Mama” Alex Buckman was only four years old when Mme. Andrée Geulen, a 20-year-old Brussels school teacher who saved many Jewish children, hid him from the Nazis.

Suvivor Alex Buckman and two students on the 2010 March of the Living (photo credit: MONIQUE DE ST CROIX)
Suvivor Alex Buckman and two students on the 2010 March of the Living
(photo credit: MONIQUE DE ST CROIX)
On a fateful day in 1943, before he was handed over to Mme. Geulen, his father kissed him for the last time.
“Where is Mama?” Alex asked his father, who pointed to the bedroom. Alex ran toward the bedroom, but the door was locked.

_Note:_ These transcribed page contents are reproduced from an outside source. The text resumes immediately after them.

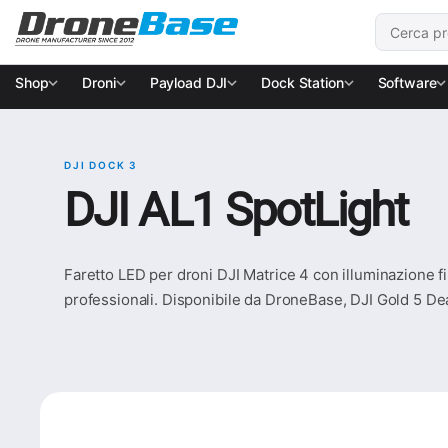
Salta alla navigazione
Salta al contenuto
Cerca:
Shop
Droni
Payload DJI
Dock Station
Software
DJI DOCK 3
DJI AL1 SpotLight
Faretto LED per droni DJI Matrice 4 con illuminazione f
professionali. Disponibile da DroneBase, DJI Gold 5 Dea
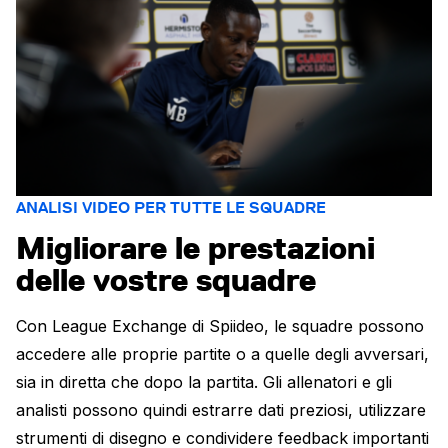
ANALISI VIDEO PER TUTTE LE SQUADRE
Migliorare le prestazioni
delle vostre squadre
Con League Exchange di Spiideo, le squadre possono
accedere alle proprie partite o a quelle degli avversari,
sia in diretta che dopo la partita. Gli allenatori e gli
analisti possono quindi estrarre dati preziosi, utilizzare
strumenti di disegno e condividere feedback importanti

The boy did not understand why, since there were no locks inside the house. Alex never saw his parents again; they were both murdered in Auschwitz.

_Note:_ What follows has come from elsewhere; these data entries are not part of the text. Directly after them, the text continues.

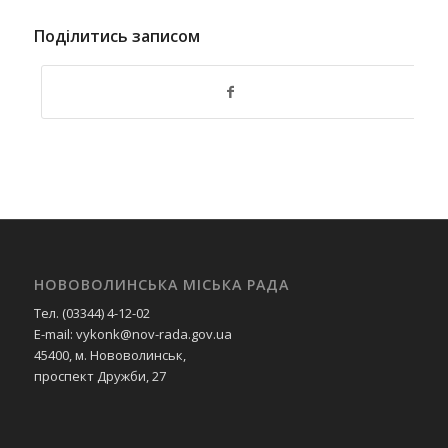
Поділитись записом
НОВОВОЛИНСЬКА МІСЬКА РАДА
Тел. (03344) 4-12-02
E-mail: vykonk@nov-rada.gov.ua
45400, м. Нововолинськ,
проспект Дружби, 27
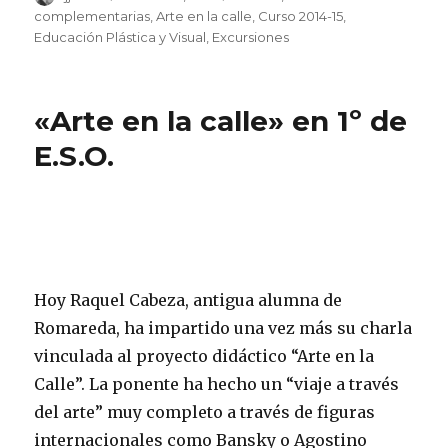
el
complementarias
,
Arte en la calle
,
Curso 2014-15
,
Educación Plástica y Visual
,
Excursiones
«Arte en la calle» en 1º de
E.S.O.
Hoy Raquel Cabeza, antigua alumna de
Romareda, ha impartido una vez más su charla
vinculada al proyecto didáctico “Arte en la
Calle”. La ponente ha hecho un “viaje a través
del arte” muy completo a través de figuras
internacionales como Bansky o Agostino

“So in my mind, as a child, I never said goodbye to my mother,” Alex said.
“We are in 2010 [on the March of the Living] in a room (the former gas chamber in Auschwitz- Birkenau) where my mother and her sister were waiting for the showers. Obviously there was no water, as the Nazis placed poison above the shower heads. They [the guides] told us that the women became hysterical because they did not see the water, so they ran toward the walls and scratched the walls with their fingernails. I turned around and caressed the walls so I could still feel the scratches these women had made… maybe my mother had done the same thing. As I caressed it, I said: ‘Au revoir, Mama,’ because I never got to say goodbye when I was a child.”
Many years later Alex reunited with Mme.
Geulen (now 93 years old) and found out from her that indeed the bedroom door had not been locked. His mother held the doorknob and would not let go.
“She didn’t want to see you because she was afraid she was going to keep you. Instead of that, she let you go and saved your life,” Mme. Geulen explained.